Est-ce vraiment sa place, est-ce ce qu’elle est devenue, un produit dont la qualité se mesurerait à son taux de consommateurs et au succès commercial d’un héros, d’une fiction qui joue le plus souvent avec les paramètres pré- scénarisés façon Hollywood ou séries TV ?
Cette sorte d’aliénation du territoire de l’écriture, passant de nourriture de l’esprit à produit de consommation, activée par la mainmise du devoir de succès en librairie, cette façon ostracise en plus les grands auteurs, les parquant dans des catégories fort éloignées de l’intérêt du public, comme cela démine aussi la prise de parole, son pouvoir et ses répercutions, telle que la liberté de penser et de faire des choix, le devoir d’être.

La gêne se situe aussi dans l’ambiguïté de vouloir, moi aussi, la pleine possession de sa langue par tout un chacun alors que je crois cependant que l’écriture n’est ni un passe-temps, ni un gagne-pain t qu’on ne nait pas tous écrivains.

Cela me choque et m’interpelle de voir qu’on puisse produire une littérature formatée qui se vend, dont on fait des double pages dans des magazines de consommation et loisirs et permettant à son auteur de vivre et qu’à côté l’écrivain, dont le travail d’écrire est si intimement lié à son existence même, soit voué à ne faire que de l’écume sur le ressac du court temps qui lui est imparti. La plupart d’entre eux travaillent en catimini, grappillant ici et là des occasions d’écrire sur leur boulot quotidien.

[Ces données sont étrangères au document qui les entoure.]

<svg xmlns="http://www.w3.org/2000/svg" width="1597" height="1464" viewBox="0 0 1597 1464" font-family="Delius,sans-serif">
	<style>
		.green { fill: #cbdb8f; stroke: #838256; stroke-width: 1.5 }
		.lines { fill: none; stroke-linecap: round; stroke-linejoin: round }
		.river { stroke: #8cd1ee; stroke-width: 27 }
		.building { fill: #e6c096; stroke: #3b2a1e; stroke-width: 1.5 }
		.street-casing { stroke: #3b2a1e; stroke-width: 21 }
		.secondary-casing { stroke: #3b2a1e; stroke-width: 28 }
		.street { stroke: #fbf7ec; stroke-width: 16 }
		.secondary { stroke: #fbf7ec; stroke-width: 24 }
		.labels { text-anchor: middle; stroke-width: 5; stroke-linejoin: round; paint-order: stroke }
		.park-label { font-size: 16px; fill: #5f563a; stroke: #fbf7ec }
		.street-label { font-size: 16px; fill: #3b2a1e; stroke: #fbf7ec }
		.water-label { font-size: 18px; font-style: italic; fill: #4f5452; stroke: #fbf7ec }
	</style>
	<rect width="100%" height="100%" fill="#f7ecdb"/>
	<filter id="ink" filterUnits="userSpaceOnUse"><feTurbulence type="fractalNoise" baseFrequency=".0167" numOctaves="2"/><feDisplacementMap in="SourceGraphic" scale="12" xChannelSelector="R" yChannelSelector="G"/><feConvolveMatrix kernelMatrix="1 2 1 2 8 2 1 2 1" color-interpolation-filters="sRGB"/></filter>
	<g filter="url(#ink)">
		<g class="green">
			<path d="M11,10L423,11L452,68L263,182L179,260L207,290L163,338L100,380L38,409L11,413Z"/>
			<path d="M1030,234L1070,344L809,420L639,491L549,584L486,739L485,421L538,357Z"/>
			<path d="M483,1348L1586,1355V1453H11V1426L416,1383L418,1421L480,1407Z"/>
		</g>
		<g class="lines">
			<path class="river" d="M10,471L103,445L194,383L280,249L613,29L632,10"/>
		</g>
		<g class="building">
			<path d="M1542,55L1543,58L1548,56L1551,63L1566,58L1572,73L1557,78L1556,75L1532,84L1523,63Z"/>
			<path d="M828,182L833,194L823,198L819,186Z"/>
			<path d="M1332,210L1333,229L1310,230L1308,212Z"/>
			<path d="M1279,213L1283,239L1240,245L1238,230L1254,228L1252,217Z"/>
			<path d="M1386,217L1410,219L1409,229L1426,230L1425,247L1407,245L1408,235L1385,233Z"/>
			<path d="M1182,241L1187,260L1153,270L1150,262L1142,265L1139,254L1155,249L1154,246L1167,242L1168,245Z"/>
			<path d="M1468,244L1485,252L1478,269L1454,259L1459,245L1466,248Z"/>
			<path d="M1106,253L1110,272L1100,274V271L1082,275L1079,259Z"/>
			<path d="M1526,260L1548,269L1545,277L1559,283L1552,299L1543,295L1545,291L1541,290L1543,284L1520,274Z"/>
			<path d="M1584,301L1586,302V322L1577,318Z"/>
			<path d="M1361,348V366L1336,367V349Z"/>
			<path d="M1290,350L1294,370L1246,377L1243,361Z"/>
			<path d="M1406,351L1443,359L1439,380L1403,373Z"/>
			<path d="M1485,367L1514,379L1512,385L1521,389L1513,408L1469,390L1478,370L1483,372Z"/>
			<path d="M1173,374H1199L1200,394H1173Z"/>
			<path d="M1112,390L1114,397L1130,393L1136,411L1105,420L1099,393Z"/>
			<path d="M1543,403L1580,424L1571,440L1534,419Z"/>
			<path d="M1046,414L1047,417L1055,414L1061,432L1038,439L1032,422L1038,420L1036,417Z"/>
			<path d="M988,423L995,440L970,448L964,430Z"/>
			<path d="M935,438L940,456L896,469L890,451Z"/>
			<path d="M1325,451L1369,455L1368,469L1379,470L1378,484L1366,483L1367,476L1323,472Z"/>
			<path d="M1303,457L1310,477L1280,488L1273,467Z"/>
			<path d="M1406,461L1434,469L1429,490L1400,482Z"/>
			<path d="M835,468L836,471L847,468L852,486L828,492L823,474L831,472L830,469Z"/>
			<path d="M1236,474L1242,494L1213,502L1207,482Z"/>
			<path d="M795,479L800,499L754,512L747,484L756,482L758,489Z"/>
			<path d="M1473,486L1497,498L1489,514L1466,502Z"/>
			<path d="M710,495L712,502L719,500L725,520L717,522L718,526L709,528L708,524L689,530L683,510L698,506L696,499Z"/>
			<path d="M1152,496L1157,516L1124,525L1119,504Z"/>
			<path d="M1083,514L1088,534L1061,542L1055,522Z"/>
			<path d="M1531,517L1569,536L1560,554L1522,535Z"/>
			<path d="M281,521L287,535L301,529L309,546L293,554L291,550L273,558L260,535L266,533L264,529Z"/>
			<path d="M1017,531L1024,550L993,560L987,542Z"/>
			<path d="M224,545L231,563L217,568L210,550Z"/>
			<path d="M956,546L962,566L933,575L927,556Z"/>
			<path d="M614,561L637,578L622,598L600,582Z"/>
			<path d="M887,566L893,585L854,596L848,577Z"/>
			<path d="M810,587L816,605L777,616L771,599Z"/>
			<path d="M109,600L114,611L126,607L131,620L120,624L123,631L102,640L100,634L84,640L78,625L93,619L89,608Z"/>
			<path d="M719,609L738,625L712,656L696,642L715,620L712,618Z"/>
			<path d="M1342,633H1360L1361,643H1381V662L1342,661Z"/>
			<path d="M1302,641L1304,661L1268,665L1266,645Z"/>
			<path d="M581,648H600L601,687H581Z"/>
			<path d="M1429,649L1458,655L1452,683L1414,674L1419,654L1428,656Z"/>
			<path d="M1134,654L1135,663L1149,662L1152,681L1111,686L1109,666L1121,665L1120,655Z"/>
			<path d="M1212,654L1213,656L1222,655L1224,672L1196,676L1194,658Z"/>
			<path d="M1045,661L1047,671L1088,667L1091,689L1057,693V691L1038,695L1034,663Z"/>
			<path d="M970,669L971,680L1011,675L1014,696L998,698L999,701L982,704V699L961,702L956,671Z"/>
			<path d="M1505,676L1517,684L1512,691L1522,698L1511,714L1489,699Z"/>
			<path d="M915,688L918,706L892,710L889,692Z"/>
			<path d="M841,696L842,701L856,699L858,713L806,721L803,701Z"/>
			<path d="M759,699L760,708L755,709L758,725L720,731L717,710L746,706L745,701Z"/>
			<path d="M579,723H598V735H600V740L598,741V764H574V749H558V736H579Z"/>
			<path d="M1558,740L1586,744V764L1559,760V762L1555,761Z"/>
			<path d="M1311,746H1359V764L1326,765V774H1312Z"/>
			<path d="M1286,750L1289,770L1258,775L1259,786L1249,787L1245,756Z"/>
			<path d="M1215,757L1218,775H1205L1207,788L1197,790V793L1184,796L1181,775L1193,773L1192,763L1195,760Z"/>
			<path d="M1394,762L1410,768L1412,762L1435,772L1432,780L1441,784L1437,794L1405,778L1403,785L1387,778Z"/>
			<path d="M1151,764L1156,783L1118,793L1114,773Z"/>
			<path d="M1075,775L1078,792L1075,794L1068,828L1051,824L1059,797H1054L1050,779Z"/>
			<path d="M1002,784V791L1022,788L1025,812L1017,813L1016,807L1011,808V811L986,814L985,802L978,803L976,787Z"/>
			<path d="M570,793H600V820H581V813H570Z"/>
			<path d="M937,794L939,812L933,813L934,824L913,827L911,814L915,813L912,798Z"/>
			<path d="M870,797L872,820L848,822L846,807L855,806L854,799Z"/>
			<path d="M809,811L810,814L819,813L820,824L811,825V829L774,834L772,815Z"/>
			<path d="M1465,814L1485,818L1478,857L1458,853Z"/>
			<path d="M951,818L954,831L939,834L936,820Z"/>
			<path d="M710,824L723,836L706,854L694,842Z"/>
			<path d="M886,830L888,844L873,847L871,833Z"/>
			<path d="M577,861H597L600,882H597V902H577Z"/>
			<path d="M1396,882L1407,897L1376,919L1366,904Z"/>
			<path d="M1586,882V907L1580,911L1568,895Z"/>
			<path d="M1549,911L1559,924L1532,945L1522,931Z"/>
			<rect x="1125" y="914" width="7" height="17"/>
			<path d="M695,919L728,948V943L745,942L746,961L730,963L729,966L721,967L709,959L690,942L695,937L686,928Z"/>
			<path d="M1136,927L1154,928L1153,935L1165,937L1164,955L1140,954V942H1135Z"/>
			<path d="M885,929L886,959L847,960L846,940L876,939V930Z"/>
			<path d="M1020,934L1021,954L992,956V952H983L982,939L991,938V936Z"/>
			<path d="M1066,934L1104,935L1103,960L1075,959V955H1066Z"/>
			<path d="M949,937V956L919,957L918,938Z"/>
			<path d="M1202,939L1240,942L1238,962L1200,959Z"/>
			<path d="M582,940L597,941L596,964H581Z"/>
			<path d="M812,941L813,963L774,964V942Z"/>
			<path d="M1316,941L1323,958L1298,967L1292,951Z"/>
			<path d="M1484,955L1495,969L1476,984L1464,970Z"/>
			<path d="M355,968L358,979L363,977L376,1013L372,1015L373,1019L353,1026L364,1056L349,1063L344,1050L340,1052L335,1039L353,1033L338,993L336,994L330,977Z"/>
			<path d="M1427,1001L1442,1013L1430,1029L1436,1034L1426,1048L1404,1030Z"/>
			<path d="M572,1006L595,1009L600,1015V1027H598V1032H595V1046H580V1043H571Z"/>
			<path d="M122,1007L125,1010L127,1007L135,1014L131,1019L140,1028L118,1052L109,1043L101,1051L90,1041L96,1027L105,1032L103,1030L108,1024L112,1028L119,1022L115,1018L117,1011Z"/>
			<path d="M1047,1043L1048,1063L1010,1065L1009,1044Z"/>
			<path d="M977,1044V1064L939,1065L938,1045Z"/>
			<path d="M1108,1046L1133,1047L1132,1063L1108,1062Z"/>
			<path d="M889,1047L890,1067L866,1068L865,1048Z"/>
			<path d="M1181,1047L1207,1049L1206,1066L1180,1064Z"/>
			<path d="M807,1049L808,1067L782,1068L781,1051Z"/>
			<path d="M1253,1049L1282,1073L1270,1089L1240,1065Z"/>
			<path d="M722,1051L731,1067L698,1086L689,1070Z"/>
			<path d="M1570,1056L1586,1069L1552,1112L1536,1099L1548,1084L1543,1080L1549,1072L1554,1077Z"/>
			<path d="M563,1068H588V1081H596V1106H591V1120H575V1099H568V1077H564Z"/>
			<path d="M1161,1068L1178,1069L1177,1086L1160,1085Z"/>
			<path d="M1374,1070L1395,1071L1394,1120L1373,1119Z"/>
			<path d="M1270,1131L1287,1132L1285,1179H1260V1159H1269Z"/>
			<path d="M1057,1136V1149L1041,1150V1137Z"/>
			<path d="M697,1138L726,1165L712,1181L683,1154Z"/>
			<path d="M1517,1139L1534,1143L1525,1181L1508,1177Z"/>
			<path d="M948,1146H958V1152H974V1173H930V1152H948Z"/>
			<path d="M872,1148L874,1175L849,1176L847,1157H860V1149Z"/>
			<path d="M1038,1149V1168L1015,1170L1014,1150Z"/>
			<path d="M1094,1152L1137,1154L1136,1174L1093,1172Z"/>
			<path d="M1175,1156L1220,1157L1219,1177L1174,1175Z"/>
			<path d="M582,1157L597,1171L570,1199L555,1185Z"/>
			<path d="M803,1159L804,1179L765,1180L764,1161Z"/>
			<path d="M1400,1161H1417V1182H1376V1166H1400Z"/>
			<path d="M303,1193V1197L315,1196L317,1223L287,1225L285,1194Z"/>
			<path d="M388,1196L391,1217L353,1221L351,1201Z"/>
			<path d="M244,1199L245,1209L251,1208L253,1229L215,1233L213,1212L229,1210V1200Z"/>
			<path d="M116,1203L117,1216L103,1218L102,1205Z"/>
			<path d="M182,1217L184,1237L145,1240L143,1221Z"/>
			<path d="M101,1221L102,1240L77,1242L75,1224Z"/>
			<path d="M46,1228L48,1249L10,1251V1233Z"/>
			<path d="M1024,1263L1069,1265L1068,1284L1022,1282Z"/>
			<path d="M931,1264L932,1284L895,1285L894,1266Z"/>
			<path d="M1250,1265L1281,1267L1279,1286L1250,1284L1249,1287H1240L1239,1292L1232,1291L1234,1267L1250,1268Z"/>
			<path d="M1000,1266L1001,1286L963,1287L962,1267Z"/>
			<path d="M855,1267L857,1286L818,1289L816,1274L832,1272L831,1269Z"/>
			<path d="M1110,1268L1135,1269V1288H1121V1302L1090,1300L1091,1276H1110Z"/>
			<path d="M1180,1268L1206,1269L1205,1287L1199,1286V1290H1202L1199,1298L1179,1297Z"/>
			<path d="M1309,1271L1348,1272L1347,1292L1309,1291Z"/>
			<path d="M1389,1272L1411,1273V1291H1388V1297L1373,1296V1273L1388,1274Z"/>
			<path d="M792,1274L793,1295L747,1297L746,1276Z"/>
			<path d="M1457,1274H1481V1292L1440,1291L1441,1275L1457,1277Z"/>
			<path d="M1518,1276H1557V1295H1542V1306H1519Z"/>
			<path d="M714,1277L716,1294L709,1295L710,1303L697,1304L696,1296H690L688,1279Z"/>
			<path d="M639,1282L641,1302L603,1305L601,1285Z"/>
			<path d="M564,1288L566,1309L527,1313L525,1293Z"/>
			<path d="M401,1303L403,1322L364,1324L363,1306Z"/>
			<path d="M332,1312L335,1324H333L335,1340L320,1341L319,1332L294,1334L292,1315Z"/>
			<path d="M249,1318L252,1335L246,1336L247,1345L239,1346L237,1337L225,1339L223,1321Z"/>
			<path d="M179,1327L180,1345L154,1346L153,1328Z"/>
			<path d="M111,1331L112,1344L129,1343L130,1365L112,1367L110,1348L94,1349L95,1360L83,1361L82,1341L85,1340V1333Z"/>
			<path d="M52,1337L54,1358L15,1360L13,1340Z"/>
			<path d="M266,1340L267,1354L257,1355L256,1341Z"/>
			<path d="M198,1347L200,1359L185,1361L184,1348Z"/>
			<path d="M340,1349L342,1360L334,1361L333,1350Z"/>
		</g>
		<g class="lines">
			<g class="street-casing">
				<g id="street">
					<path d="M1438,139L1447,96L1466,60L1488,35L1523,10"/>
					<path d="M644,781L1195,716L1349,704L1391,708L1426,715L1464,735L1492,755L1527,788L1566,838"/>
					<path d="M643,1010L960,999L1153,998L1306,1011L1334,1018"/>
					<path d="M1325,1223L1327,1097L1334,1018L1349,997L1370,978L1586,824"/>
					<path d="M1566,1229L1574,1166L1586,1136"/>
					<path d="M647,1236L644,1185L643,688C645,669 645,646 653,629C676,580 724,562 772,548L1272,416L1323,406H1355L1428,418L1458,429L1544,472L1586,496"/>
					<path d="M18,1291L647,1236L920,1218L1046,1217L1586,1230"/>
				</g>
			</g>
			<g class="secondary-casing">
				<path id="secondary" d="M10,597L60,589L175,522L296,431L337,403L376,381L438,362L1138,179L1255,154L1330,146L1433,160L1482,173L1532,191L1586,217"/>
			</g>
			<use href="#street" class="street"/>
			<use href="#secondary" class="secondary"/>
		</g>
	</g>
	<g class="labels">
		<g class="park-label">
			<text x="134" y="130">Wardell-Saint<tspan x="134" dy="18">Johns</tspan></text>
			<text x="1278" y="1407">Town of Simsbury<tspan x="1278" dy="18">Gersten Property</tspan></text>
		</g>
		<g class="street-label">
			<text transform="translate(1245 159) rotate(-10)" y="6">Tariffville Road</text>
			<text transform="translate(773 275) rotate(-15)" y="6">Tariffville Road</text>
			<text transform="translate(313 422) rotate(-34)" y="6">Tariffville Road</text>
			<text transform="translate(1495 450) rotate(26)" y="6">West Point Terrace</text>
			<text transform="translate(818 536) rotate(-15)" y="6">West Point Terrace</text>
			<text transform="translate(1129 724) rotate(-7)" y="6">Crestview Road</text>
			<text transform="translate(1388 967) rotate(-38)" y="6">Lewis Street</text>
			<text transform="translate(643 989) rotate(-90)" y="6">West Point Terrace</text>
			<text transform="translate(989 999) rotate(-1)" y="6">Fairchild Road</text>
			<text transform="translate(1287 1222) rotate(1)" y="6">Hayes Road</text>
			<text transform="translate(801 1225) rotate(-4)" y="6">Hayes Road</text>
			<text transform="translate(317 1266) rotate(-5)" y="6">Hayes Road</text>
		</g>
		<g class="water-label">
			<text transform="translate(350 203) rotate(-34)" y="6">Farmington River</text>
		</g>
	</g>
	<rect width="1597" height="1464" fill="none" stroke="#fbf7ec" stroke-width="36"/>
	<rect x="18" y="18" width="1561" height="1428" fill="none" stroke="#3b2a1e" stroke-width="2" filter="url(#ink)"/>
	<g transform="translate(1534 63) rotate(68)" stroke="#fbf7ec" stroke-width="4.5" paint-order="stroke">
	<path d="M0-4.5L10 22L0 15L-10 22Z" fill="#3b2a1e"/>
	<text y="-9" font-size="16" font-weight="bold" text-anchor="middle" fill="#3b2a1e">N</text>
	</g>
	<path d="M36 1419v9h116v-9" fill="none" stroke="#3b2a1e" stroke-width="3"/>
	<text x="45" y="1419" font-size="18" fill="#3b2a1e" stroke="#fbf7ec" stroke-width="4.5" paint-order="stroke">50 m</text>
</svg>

La recherche même d’un éditeur devient pour moi ambivalente. Je me considère comme quelqu’un qui travaille sa voix, qui le fait avec obstination et entêtement. Rien ne me gênerait plus je crois que d’être montrée entre un produit de lessive et une promotion raclette. Et rien ne m’apparaitrait plus faux également que de prétendre être de l’autre partie, celle des gens de littérature, partie de loin pas atteinte non plus.

Comme en presque tout dans cette société, on monte en épingle le futile et on couvre de sable ce qui devrait nous construire. Comme si cette société avait le don de per-version.

Me reste donc la gêne, la position difficile à tenir qui est d’écrire ici, dans cet abri qui permet de rester un minimum honnête. ..
tout ce qui est dit plus haut est bien connu , je ne dis rien de neuf. mais cette gêne, cette sorte de honte larvée... écrire dans le blabla du monde.